# 17.5 INCH TRANSOM. Will 15 inch short shaft work



## bassin0331 (Feb 19, 2017)

About to order an etec for my 1448 grizzly, it has a 17.5 inch transom. Do I need to order the 15" short shaft or the 20" long shaft


----------



## stinkfoot (Feb 19, 2017)

prop or jet?


----------



## bassin0331 (Feb 19, 2017)

Prop


----------



## stinkfoot (Feb 20, 2017)

https://media.channelblade.com/boat...s/dts/dealerlibraries/8441/copetipstricks.pdf This might give you some useful info


----------



## Pappy (Feb 20, 2017)

This subject has been covered numerous times. 
To start with the proper way to measure a transom is not to lay the tape measure along the transom surface from top to bottom and come up with a measurement. The transom is at an approx. 15 degree rearward angle so that measurement would be incorrect. 
The proper way to measure a transom is to use a square off the bottom of the boat and measure at 90 degrees from the bottom to the top of the cut out in the transom. 
Secondly.....no engine manufacturer makes a "true" 15" engine.
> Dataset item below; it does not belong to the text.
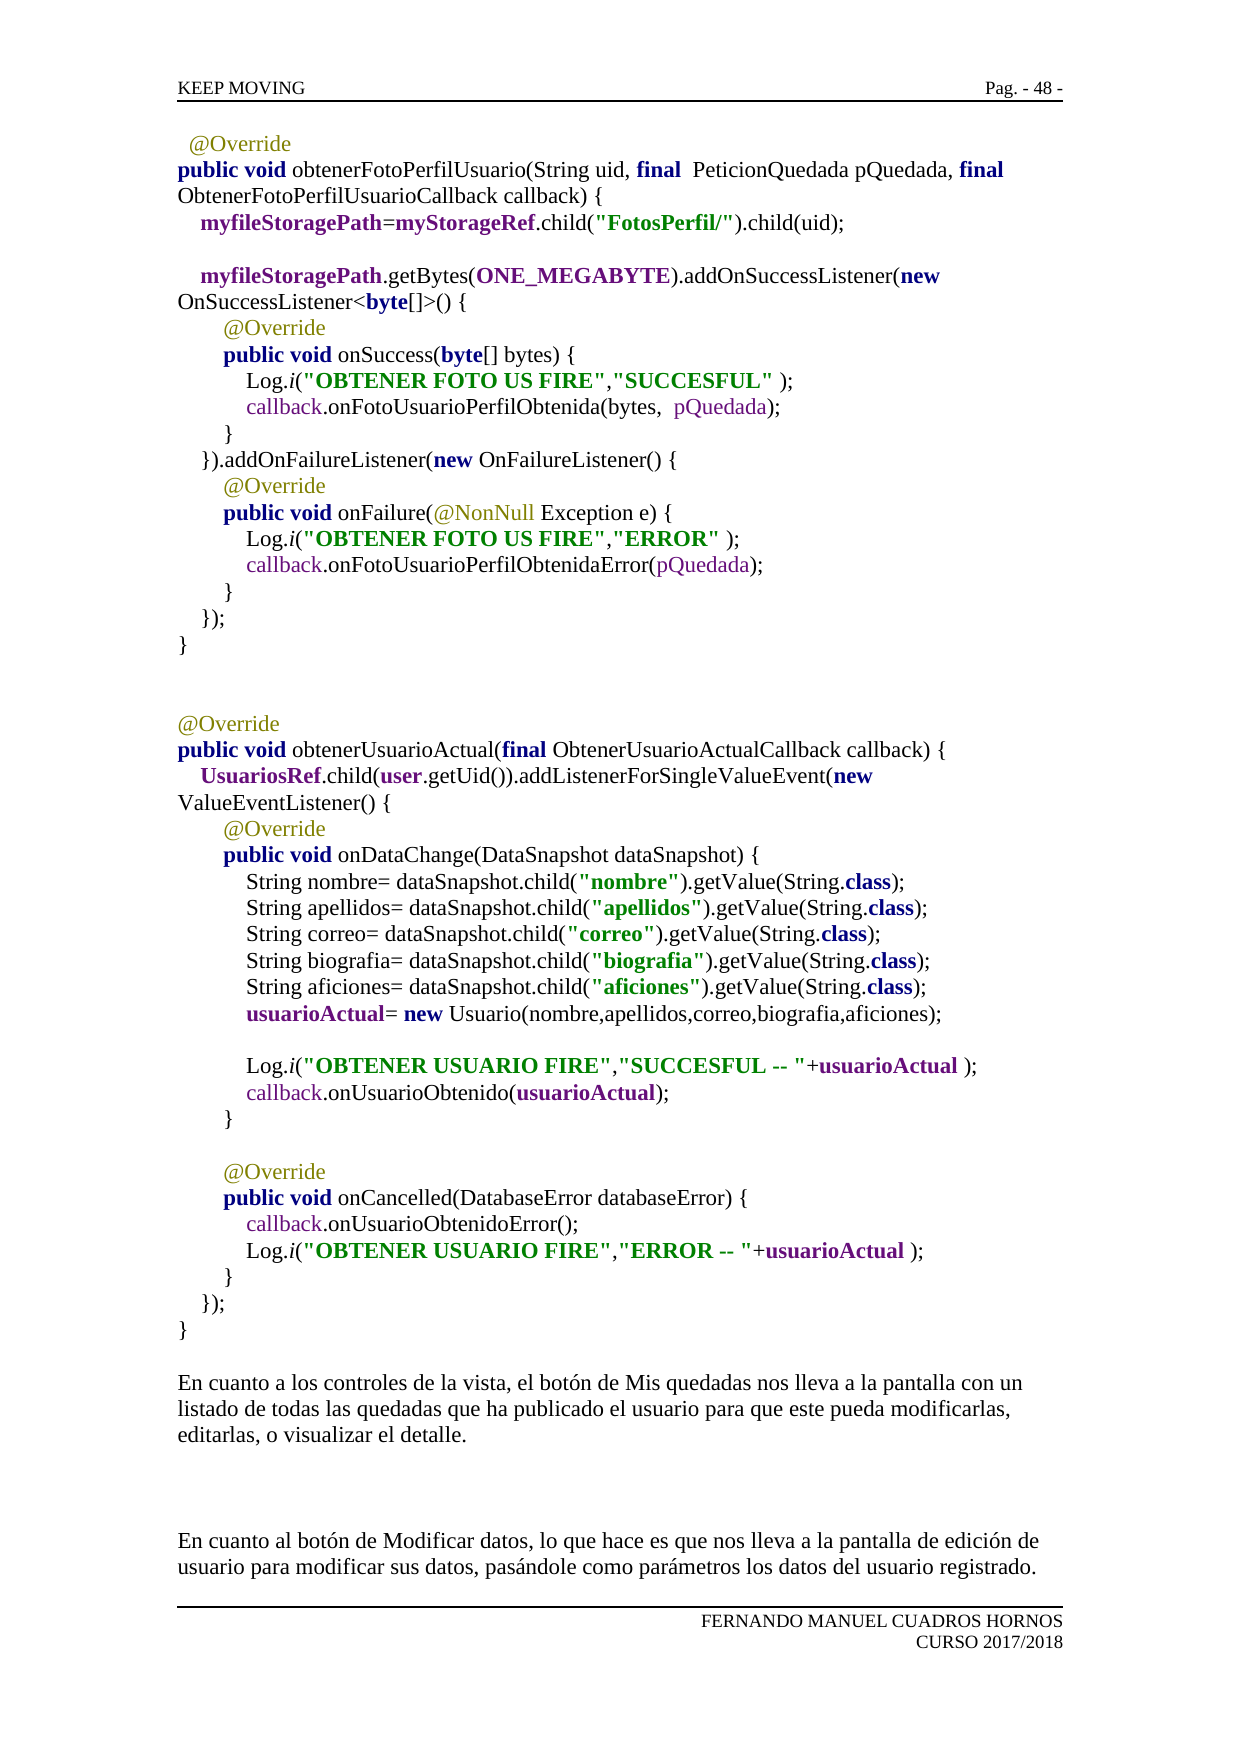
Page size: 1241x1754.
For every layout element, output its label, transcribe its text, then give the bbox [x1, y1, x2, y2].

text @Override public void obtenerFotoPerfilUsuario(String uid, final PeticionQuedada pQuedada, final ObtenerFotoPerfilUsuarioCallback callback) { myfileStoragePath=myStorageRef.child("FotosPerfil/").child(uid); myfileStoragePath.getBytes(ONE_MEGABYTE).addOnSuccessListener(new OnSuccessListener<byte[]>() { @Override public void onSuccess(byte[] bytes) { Log.i("OBTENER FOTO US FIRE","SUCCESFUL" ); callback.onFotoUsuarioPerfilObtenida(bytes, pQuedada); } }).addOnFailureListener(new OnFailureListener() { @Override public void onFailure(@NonNull Exception e) { Log.i("OBTENER FOTO US FIRE","ERROR" ); callback.onFotoUsuarioPerfilObtenidaError(pQuedada); } }); } @Override public void obtenerUsuarioActual(final ObtenerUsuarioActualCallback callback) { UsuariosRef.child(user.getUid()).addListenerForSingleValueEvent(new ValueEventListener() { @Override public void onDataChange(DataSnapshot dataSnapshot) { String nombre= dataSnapshot.child("nombre").getValue(String.class); String apellidos= dataSnapshot.child("apellidos").getValue(String.class); String correo= dataSnapshot.child("correo").getValue(String.class); String biografia= dataSnapshot.child("biografia").getValue(String.class); String aficiones= dataSnapshot.child("aficiones").getValue(String.class); usuarioActual= new Usuario(nombre,apellidos,correo,biografia,aficiones); Log.i("OBTENER USUARIO FIRE","SUCCESFUL -- "+usuarioActual ); callback.onUsuarioObtenido(usuarioActual); } @Override public void onCancelled(DatabaseError databaseError) { callback.onUsuarioObtenidoError(); Log.i("OBTENER USUARIO FIRE","ERROR -- "+usuarioActual ); } }); } [177, 130, 1063, 1342]
text En cuanto al botón de Modificar datos, lo que hace es que nos lleva a la pantalla de edición de usuario para modificar sus datos, pasándole como parámetros los datos del usuario registrado. [177, 1527, 1063, 1579]
text En cuanto a los controles de la vista, el botón de Mis quedadas nos lleva a la pantalla con un listado de todas las quedadas que ha publicado el usuario para que este pueda modificarlas, editarlas, o visualizar el detalle. [177, 1368, 1063, 1448]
They are simply short or long shaft. 
No two engine manufacturers make the same size short shaft. A Johnson/Evinrude will measure differently than a Mercury, Yamaha, Suzuki.....etc. 
To further complicate this, no two boat manufacturers will make a true 15" transom as you have just witnessed. Transom measurements are all over the board. 
Do your proper transom measurement as stated above and go on with life! Pop your engine on there and go run it. Start with the trim pin all the way in against the transom and move out until you get what you want. Move weight around with each change.


----------



## bassin0331 (Feb 20, 2017)

Pappy said:


> This subject has been covered numerous times.
> To start with the proper way to measure a transom is not to lay the tape measure along the transom surface from top to bottom and come up with a measurement. The transom is at an approx. 15 degree rearward angle so that measurement would be incorrect.
> The proper way to measure a transom is to use a square off the bottom of the boat and measure at 90 degrees from the bottom to the top of the cut out in the transom.
> Secondly.....no engine manufacturer makes a "true" 15" engine. They are simply short or long shaft.
> ...


Thank you for your help sir was just nervous about dropping. 3300 dollars and it not being right


----------



## Duramacr (Feb 20, 2017)

That's a tough one to call buddy. My boat has 
A 16.5 transom and my 15 short shaft was
luckily perfect . My cavitation plate sits level
with the bottom of the transom which is what
You. But some motors are different length. You can 
Always get the 20" shaft and use a a jackplate.
But if it's to short then it's a pita. Your gonna have 
To cut down the transom. You can always get a 120
Dollar mini jacker and install it lower on the transom
to get it at the height you want .


----------



## scoobeb (Feb 25, 2017)

My transom is a short shaft and it is 16 to 17 inches wide. A short shaft outboard is truly never 15 inches,they are always 17 inches so it's misleading . You need a short shaft ,a long shaft is way to long unless you plan on using a jack plate but you definitely need a short shaft.


----------